Sometimes when you search at Google, you might not find any results that you find interesting and may search again using a somewhat similar query. Chances are that you don’t want to see the same sites or pages all over again. A newly granted patent from Google describes how the search engine might demote results for pages from sites that show up in an earlier search when they appear in your results during a following search during the same query session.
For example, imagine that you search for [black jacket] and don’t see any results that you like on the first page, regardless of whether you clicked upon any of them or not. Instead of going to the second page, you search for [black coat]. Since the queries are related, it’s possible that you might see results from some of the same sites in both searches, which the patent refers to as “repetitive” search results. Google may take your decision to search more as an indication that you weren’t satisfied with the pages shown in the first set of results, and may demote some of the “repetitive” sites or pages from that first query so they aren’t as prominent in the second set of search results.
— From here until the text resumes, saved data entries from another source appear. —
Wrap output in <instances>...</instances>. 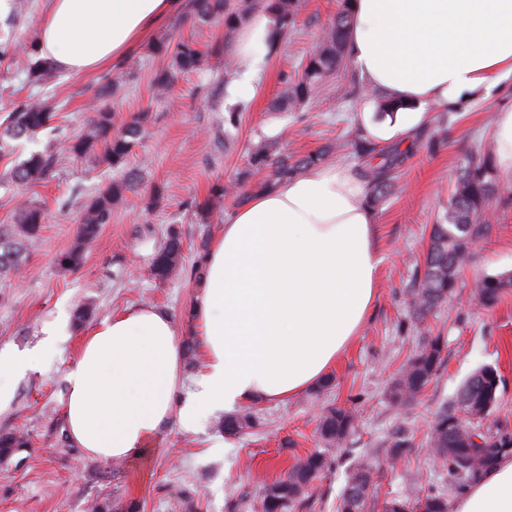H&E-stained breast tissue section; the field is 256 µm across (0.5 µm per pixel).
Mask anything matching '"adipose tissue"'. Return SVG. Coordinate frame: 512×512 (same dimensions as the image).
Listing matches in <instances>:
<instances>
[{"instance_id": "ef3b65f1", "label": "adipose tissue", "mask_w": 512, "mask_h": 512, "mask_svg": "<svg viewBox=\"0 0 512 512\" xmlns=\"http://www.w3.org/2000/svg\"><path fill=\"white\" fill-rule=\"evenodd\" d=\"M183 0H48L34 41L42 65L71 75L126 56ZM271 17L240 30L237 55L255 68ZM347 48L367 92L398 103L365 119L376 141L408 145L434 106L485 98L512 75V0H354ZM497 174L512 185V108L497 112ZM380 260L363 179L339 162L315 166L252 195L224 224L186 310L202 370L181 371L174 321L152 305L84 331L66 373L63 418L71 442L102 461L139 458L171 424L243 403L282 402L323 382L375 305ZM39 347L0 348V414L40 354L65 341L63 322ZM451 512H512V456L480 474Z\"/></svg>"}]
</instances>
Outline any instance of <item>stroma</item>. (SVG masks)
I'll use <instances>...</instances> for the list:
<instances>
[{
	"instance_id": "1",
	"label": "stroma",
	"mask_w": 512,
	"mask_h": 512,
	"mask_svg": "<svg viewBox=\"0 0 512 512\" xmlns=\"http://www.w3.org/2000/svg\"><path fill=\"white\" fill-rule=\"evenodd\" d=\"M337 11V0H300L296 23L257 64L251 77L208 65L178 77L170 91L155 97L151 81L165 60L140 44L108 68L57 77L33 88L25 74L0 64V122L13 103L30 94L51 98L59 112L54 127L32 140H15L0 158V170L23 161L34 151H62L67 138L84 129L86 104L112 78L120 87L105 106L115 125L147 113L145 133L134 145L125 169L136 186L111 223L102 225L80 269L66 270L61 257L72 247L82 205L116 178L115 170L85 160L63 159L52 178L29 189L42 202L46 224L40 244L30 252L19 276L0 277V347H36L47 324L66 317L69 337L41 357L38 372L17 386L12 409L0 415V433L26 436L30 445L0 462V512H90L110 498L112 512H258L266 485L278 480L296 458L328 449L332 467L314 484L311 498L297 512H336L351 465L370 455L380 495L415 498L441 482L440 470L427 450L429 422L451 400L478 367H498L501 403L512 414V290L491 308L471 296L473 281L487 273L512 270V186L502 185L493 203L491 232L480 241L462 273L453 298L423 323H416L408 292L416 262L422 261L431 226L444 214L462 159L491 141L494 116L512 108V76L493 88L488 99H469L447 109H432L419 135L420 147L401 168L402 193L390 196L375 211L379 288L375 307L329 374V384L279 403H254L259 421L240 436L218 431L206 420L195 433L171 424L149 456L103 462L85 456L71 443L62 410L65 372L75 356L82 329L76 309L91 301L97 318L142 305L167 310L182 343L194 335L186 304L201 275V260L225 220L237 207L235 198L222 209L201 206L214 181H231L247 166L254 147L279 140L285 151L304 154L343 140L362 115L374 111L371 98L345 96L358 85L351 64L332 74L315 99L296 110L282 106L289 81L315 47L322 29ZM195 39L213 57L236 52V38H225L222 26L193 21L189 10L169 18L153 41ZM249 89H241L242 81ZM236 113V125L224 118ZM443 145L431 148V137ZM162 187L160 202L152 190ZM180 231L183 266L168 281L152 279L149 266L169 230ZM443 336L445 363L425 393L405 408L387 396L390 378L416 351L425 333ZM354 407L358 429L339 448H326L318 431L321 413L331 407ZM410 427L414 446L396 464L386 460V438L396 424Z\"/></svg>"
}]
</instances>
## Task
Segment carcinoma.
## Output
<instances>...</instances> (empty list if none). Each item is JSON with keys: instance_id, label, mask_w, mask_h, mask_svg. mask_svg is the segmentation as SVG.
Here are the masks:
<instances>
[{"instance_id": "1", "label": "carcinoma", "mask_w": 512, "mask_h": 512, "mask_svg": "<svg viewBox=\"0 0 512 512\" xmlns=\"http://www.w3.org/2000/svg\"><path fill=\"white\" fill-rule=\"evenodd\" d=\"M352 2L339 0L336 17L323 29L301 76L289 83V108L305 106L324 80L343 63ZM191 7L196 20L224 25V34L229 38L246 20L251 0H240L235 8L229 7L227 0H191ZM266 9L273 22L271 38L275 40L287 34L296 23L299 0H266ZM153 51L168 58L166 68L156 73L152 80L158 97L169 91L178 75L199 69L208 59V52L189 39L175 44L161 41ZM3 62L25 73L32 84L45 86L54 81L55 74L35 59V51L30 45L10 38L0 40V64ZM116 87L115 81L99 87L93 115L85 129L64 145L69 156L92 158L114 169L125 164L132 145L144 132L143 118L137 116L120 129H113L112 113L102 107L101 100L111 96ZM55 109L49 100L36 96L15 104L0 135V157L9 147L8 140L30 139L51 127L56 117ZM276 145L275 141H266L256 146L250 157L252 168L268 170L263 179L254 182L252 172L245 170L233 183L224 184L218 180L211 185L204 208L214 210L221 207L228 195L243 203L251 196V191H270L306 168L326 164L339 150V147L330 145L296 157L279 154ZM347 145L356 157L365 162L361 176L366 186V202L374 208L395 192L398 169L411 150H402L397 145L381 148L369 140L360 127L350 132ZM493 155V145L484 143L466 156L448 210L432 226L424 262L416 269L415 288L409 300L414 320L418 322L424 321L454 296L461 270L472 261L477 243L490 234L492 201L500 192ZM57 162V156L51 152H33L21 163L3 169L0 184L30 188L45 181ZM134 186L129 177L114 179L83 205L77 244L61 258L62 265L73 269L81 267L84 252L97 238L100 226L112 221V212L124 205L127 192ZM45 217V210L39 202L24 195L18 198L14 207V224L0 230V275H16L21 271L29 251L41 241ZM182 255V239L175 233L168 234L153 258V278L165 281L171 277ZM511 288V271L487 273L475 281L472 296L480 305L492 307ZM444 351L442 336L424 337L418 350L390 380L388 396L394 405L404 408L423 394L445 362ZM502 384L496 367H479L429 422L427 447L429 454L440 464L443 475L441 487L431 486L414 499H382L377 492L373 465L364 457L348 473L336 503V512H448L450 496L461 493L500 457L512 454V421L500 413ZM254 425L252 412L245 411L219 422L218 429L236 436ZM356 427L357 413L354 409L330 408L320 416L318 430L323 441L340 447ZM412 445L413 434L403 424H397L390 432L389 463L400 460ZM28 446L29 441L23 435L1 433L0 459ZM328 468V458L322 452L315 451L297 458L285 476L264 489L260 499L261 512H288L302 506L313 483Z\"/></svg>"}]
</instances>
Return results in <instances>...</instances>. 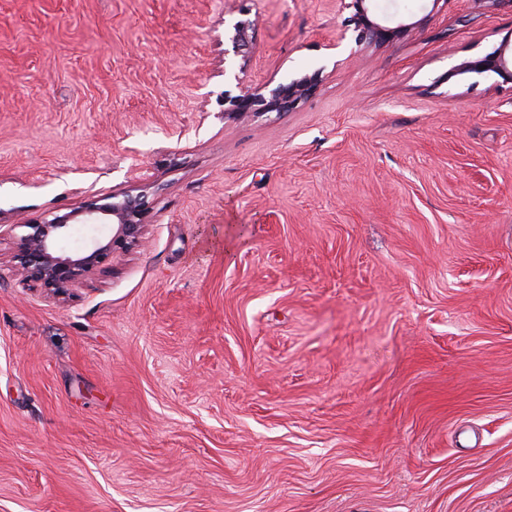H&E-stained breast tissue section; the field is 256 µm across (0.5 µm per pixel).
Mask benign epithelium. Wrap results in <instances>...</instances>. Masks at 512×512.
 I'll return each mask as SVG.
<instances>
[{
  "label": "benign epithelium",
  "mask_w": 512,
  "mask_h": 512,
  "mask_svg": "<svg viewBox=\"0 0 512 512\" xmlns=\"http://www.w3.org/2000/svg\"><path fill=\"white\" fill-rule=\"evenodd\" d=\"M350 10L344 27L354 35L355 44L382 45L414 27L394 16L381 17L376 13L379 0H339ZM234 52L243 59L253 52L252 22L236 21L228 33ZM507 44H501L485 56L457 64L448 77L459 74L493 73L502 82L512 84V56L506 57ZM319 73L300 74L273 88L236 83L237 93L224 91V118L237 120L245 115H265L291 112L318 87ZM149 212L147 196L141 192H124L110 197L88 201L78 210L57 213L51 217L28 218L19 227L12 256L13 269L26 286L36 285L57 297L66 295L104 265L106 258L117 250L127 251L139 245L144 232V221ZM108 226L105 239L92 237L70 253H65L61 242L71 237L74 225Z\"/></svg>",
  "instance_id": "benign-epithelium-1"
}]
</instances>
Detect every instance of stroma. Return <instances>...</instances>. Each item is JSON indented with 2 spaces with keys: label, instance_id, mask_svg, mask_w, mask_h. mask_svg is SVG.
<instances>
[{
  "label": "stroma",
  "instance_id": "35a3bbf8",
  "mask_svg": "<svg viewBox=\"0 0 512 512\" xmlns=\"http://www.w3.org/2000/svg\"><path fill=\"white\" fill-rule=\"evenodd\" d=\"M399 7L337 54V0H0V512H512V85L448 75L512 5ZM144 186L108 273L13 274L11 224ZM252 22L247 19L237 20L228 33V40L232 44L234 52L242 59H246L253 52ZM319 72L297 75L288 81L281 82L263 93L269 84H247L238 78L237 93L224 91V118L237 120L245 115H265L291 112L318 87Z\"/></svg>",
  "mask_w": 512,
  "mask_h": 512
}]
</instances>
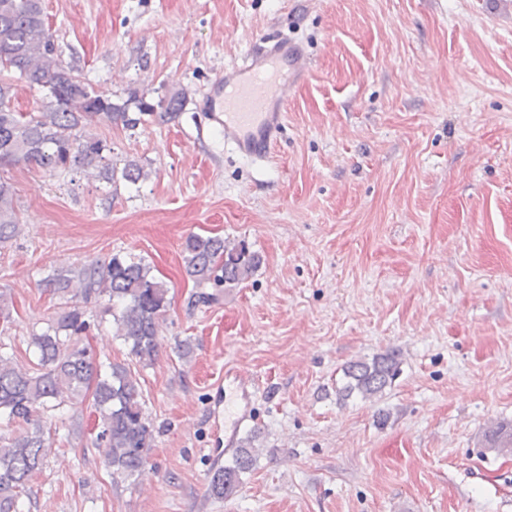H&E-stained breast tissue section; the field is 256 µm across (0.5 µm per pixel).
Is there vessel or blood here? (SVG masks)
Segmentation results:
<instances>
[{
    "instance_id": "obj_1",
    "label": "vessel or blood",
    "mask_w": 512,
    "mask_h": 512,
    "mask_svg": "<svg viewBox=\"0 0 512 512\" xmlns=\"http://www.w3.org/2000/svg\"><path fill=\"white\" fill-rule=\"evenodd\" d=\"M309 64L306 52L290 40L264 39L241 65L225 70L203 100L209 124L221 127L241 156H268L284 128L288 101ZM254 394V383L238 375L225 385L226 450L237 447L241 427L252 420Z\"/></svg>"
}]
</instances>
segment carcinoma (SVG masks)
I'll list each match as a JSON object with an SVG mask.
<instances>
[{
  "label": "carcinoma",
  "mask_w": 512,
  "mask_h": 512,
  "mask_svg": "<svg viewBox=\"0 0 512 512\" xmlns=\"http://www.w3.org/2000/svg\"><path fill=\"white\" fill-rule=\"evenodd\" d=\"M14 73L29 88L45 93L47 103L40 111L24 113L12 107ZM183 99V92L176 90L153 104L132 91L119 102L96 91L63 59L42 0H0V169L19 163L50 173L98 168L111 180L115 169L101 166L106 144L90 133L88 125L97 119L130 129L144 116L172 119ZM18 224L12 186L0 178L1 244L14 237ZM183 259L186 274L201 288H235L263 262L243 240L235 243L199 234L186 237ZM46 286L62 295L73 290L87 302L108 297L115 335L129 345L139 366L155 364L168 288L143 259L114 255L77 272L56 273ZM88 328L83 308L66 303L42 332L32 335L35 361L23 366L0 355V424L15 428L0 435V512H20L23 498L30 495V479L43 468L51 449L39 411L58 409L88 391L112 479L126 480L147 464L156 428L145 413L139 377L122 363L96 359L82 343ZM399 365L393 352L369 362L356 361L346 368L347 382L339 395L345 399L356 393L370 400L397 376ZM488 440L501 452L512 451V433L501 426L488 431ZM254 452L251 446L240 448L235 465L212 475L210 494L220 499L234 494Z\"/></svg>",
  "instance_id": "cac0c4a2"
}]
</instances>
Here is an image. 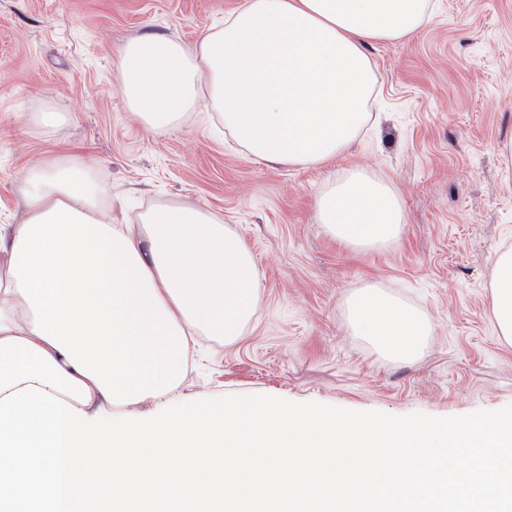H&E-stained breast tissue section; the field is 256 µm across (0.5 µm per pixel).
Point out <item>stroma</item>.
Returning <instances> with one entry per match:
<instances>
[{
    "instance_id": "stroma-1",
    "label": "stroma",
    "mask_w": 512,
    "mask_h": 512,
    "mask_svg": "<svg viewBox=\"0 0 512 512\" xmlns=\"http://www.w3.org/2000/svg\"><path fill=\"white\" fill-rule=\"evenodd\" d=\"M241 0H0V225L20 223L22 162L91 165L129 217L159 204L222 216L262 275L256 316L232 346L202 339L175 403L259 395L398 421L490 420L512 410V346L488 313L489 273L512 245V0H437L436 20L370 44L376 116L331 168L249 157L218 116L148 129L116 88L118 48L161 34L188 46ZM59 113L57 128L38 121ZM390 179L406 212L400 240L357 253L313 219L330 171ZM378 284L425 311L423 357L376 355L345 324L344 294Z\"/></svg>"
}]
</instances>
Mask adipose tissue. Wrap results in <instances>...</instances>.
I'll return each mask as SVG.
<instances>
[{
  "mask_svg": "<svg viewBox=\"0 0 512 512\" xmlns=\"http://www.w3.org/2000/svg\"><path fill=\"white\" fill-rule=\"evenodd\" d=\"M434 16L433 0H242L196 49L128 40L116 82L152 129L198 107L255 159L320 168L369 124L377 77L366 52ZM25 217L0 227V512H512V415L493 422H396L272 397L93 418L92 403L173 392L197 336L231 344L257 312L248 246L201 205H158L114 223L92 168L27 162ZM314 217L358 252L405 224L387 180L329 174ZM490 317L512 345V247L490 272ZM347 325L378 356L411 363L428 315L375 284L343 299ZM408 467L409 478L393 477Z\"/></svg>",
  "mask_w": 512,
  "mask_h": 512,
  "instance_id": "adipose-tissue-1",
  "label": "adipose tissue"
}]
</instances>
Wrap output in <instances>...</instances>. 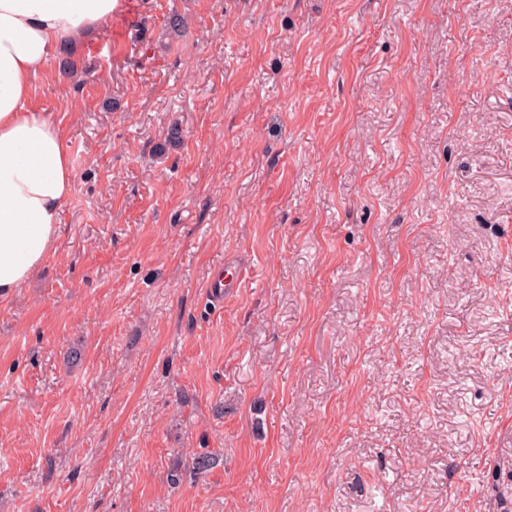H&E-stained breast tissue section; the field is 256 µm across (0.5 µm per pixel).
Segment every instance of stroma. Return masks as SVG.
<instances>
[{"instance_id":"1","label":"stroma","mask_w":512,"mask_h":512,"mask_svg":"<svg viewBox=\"0 0 512 512\" xmlns=\"http://www.w3.org/2000/svg\"><path fill=\"white\" fill-rule=\"evenodd\" d=\"M125 2L32 82L0 512H512V0ZM230 275L231 280L225 281V279L229 277V274L225 277L224 267H221L216 273L208 277L206 288L213 303L220 304L224 301V288H233L234 284L232 281L237 283L240 272L237 268H233Z\"/></svg>"}]
</instances>
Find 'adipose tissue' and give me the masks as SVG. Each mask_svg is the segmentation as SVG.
<instances>
[{"mask_svg":"<svg viewBox=\"0 0 512 512\" xmlns=\"http://www.w3.org/2000/svg\"><path fill=\"white\" fill-rule=\"evenodd\" d=\"M123 0H0V298L42 266L60 237L74 169L59 130L30 105L32 79L59 47Z\"/></svg>","mask_w":512,"mask_h":512,"instance_id":"1","label":"adipose tissue"}]
</instances>
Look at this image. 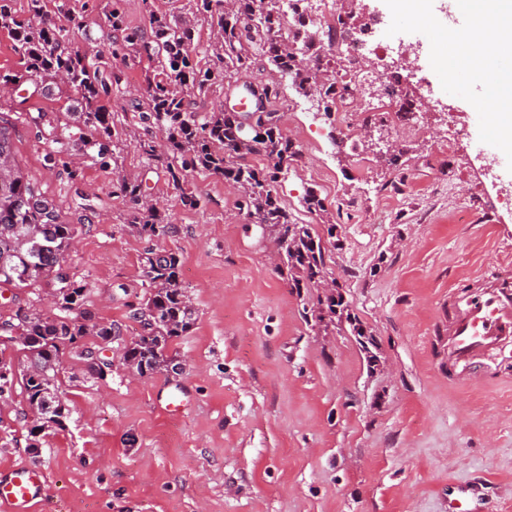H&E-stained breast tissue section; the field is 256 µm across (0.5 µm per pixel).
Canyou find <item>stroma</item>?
<instances>
[{"label": "stroma", "instance_id": "1", "mask_svg": "<svg viewBox=\"0 0 512 512\" xmlns=\"http://www.w3.org/2000/svg\"><path fill=\"white\" fill-rule=\"evenodd\" d=\"M81 3L69 2L87 32L79 47L121 75L104 100L116 169L74 149L67 166H46L45 128L21 119L11 139L22 170L78 228L68 263L92 285L84 312L120 335L84 340L109 361L105 378H90L79 350L63 355L57 385L70 413L43 430L38 450L29 446L34 415L21 385L0 396V471L47 470L49 495L37 512H448L461 484L480 486L481 512H512V366L474 385L457 377L447 349L450 292L492 273L512 281V172L498 148L480 141L474 107L443 94L428 38L405 34L401 43L420 56L412 83L425 98H442L467 130L451 153L439 150L450 134L442 115L419 116L422 134L402 136L389 119L393 103L329 121L287 81L274 103L301 152L275 190L296 223L319 231L335 224L329 274L379 343L371 369L354 337L307 322L318 288L290 287L266 228L237 209V187L196 173L172 185L163 162L169 134L140 118L156 69L144 57L113 60L107 0L87 12ZM186 3L121 0L120 9L128 26L143 29L154 12L185 16L195 47L207 50L210 27ZM62 106L30 82L0 97V110L40 111L55 126L65 122ZM369 120L403 148L399 171L357 149ZM121 174L138 177L146 198L173 216L168 236L136 232L133 205L116 185ZM310 190L326 213L304 207ZM79 195L91 209L75 208ZM461 206L465 224L455 220ZM161 249L181 255L197 319L170 345L179 370L139 378L122 349L141 330L132 314L148 292L142 266ZM20 311L57 309L43 287L0 290V327ZM174 389L187 405L172 416L156 398Z\"/></svg>", "mask_w": 512, "mask_h": 512}]
</instances>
So, your search for [black jacket] might show a page from the site “Winter Coats Online.” You might click upon it, or you might not. Regardless, when you move on to search for [black coat], if a page (the same page or another page) from “Winter Coats Online” would have ranked highly for that search, Google might push it down in search results so that it isn’t listed as prominently.
The patent is:
Demotion of repetitive search results
Invented by Ashutosh Garg and Kedar Dhamdhere
Assigned to Google Inc.
US Patent 8,051,076
Granted November 1, 2011
Filed: December 13, 2007
Apparatus, systems and methods for demoting repetitive search results are disclosed. Search results that are identified in both first set of search results and a second set of search results are determined to be repetitive search results.
One or more of the repetitive search results can be demoted in the second set of search results. The demotion can be based on a relevancy threshold for the second set of search results.
The claims to the patent tell us that we might see a reranking behavior like this from the search engine if the two searches happen during a “search session,” which could be within a certain amount of time (such as 5 minutes, an hour, etc.), or by a user logging into and out of the search engine, or by some perceived relationship between the queries that a person searches for. It also appears that this would happen when someone might be logged into the search engine, though it’s possible that some other way of tracking searches might be used such as cookies.
It’s also possible that Google might demote only repetitive search results that have been previously selected by the searcher, rather than all of the repetitive results that might have been seen in the results from the earlier query.
We’re told that one of the things that the search engine will try to avoid is ranking demoted pages below search results that are likely to include “very little relevant content responsive to the user query.” For each set of search results, a “relevancy threshold” is calcuated, based upon things like the difference in relevancy scores between the results that appear.
For instance, imagine that in a set of ten results, the relevancy scores for the first 4 results are pretty close, and then the results below those have much lower relevancy scores. The point between the fourth and fifth results is the relevancy threshold for that set of results because of the steep dropoff in relevance.
When a repetitive result appears in a second set of results, it will only be demoted if it is above the relevancy threshold. While it is a relevant result and should still rank as one, it is being demoted in favor of displaying other results more prominently, that aren’t repetitive so that the searcher sees pages from sites that they might not have from their first search.
The demoted page won’t be demoted below pages that are under the relevancy threshold.
This demotion approach may explain why you sometimes may see pages ranking at different places in search results for a particular query if you are looking at those results during different query sessions and also looking at related queries earlier during each of those sessions.
We know that Google will sometimes provide Search customizations to results based upon your search history or a location that you either might have specified with Google previously or based upon your IP address. The search history customizations might be based upon your Web history if you’re logged into your Google Account, or based upon previous searches linked to the browser you are using through tracking using a cookie.
The demotions described in this patent might be considered customizations, but they are limited to an individual query session rather than something impacted by a search history that could include many different query sessions. So, if you performed a search for [black coat] a month ago, and search for [black jacket] today, you might not have any results demoted.
The patent doesn’t describe how it defines whether or not queries are related.
One way a search engine might do that is to aggregate query information from many search sessions from many different searchers to see which terms or phrases tend to show up in query sessions together. Another way might be to determine whether or not queries might be related is if they tend to have a number of the same pages showing up in search results for them (a certain top number of results, or a certain number of results above a “relevancy threshold”, for instance).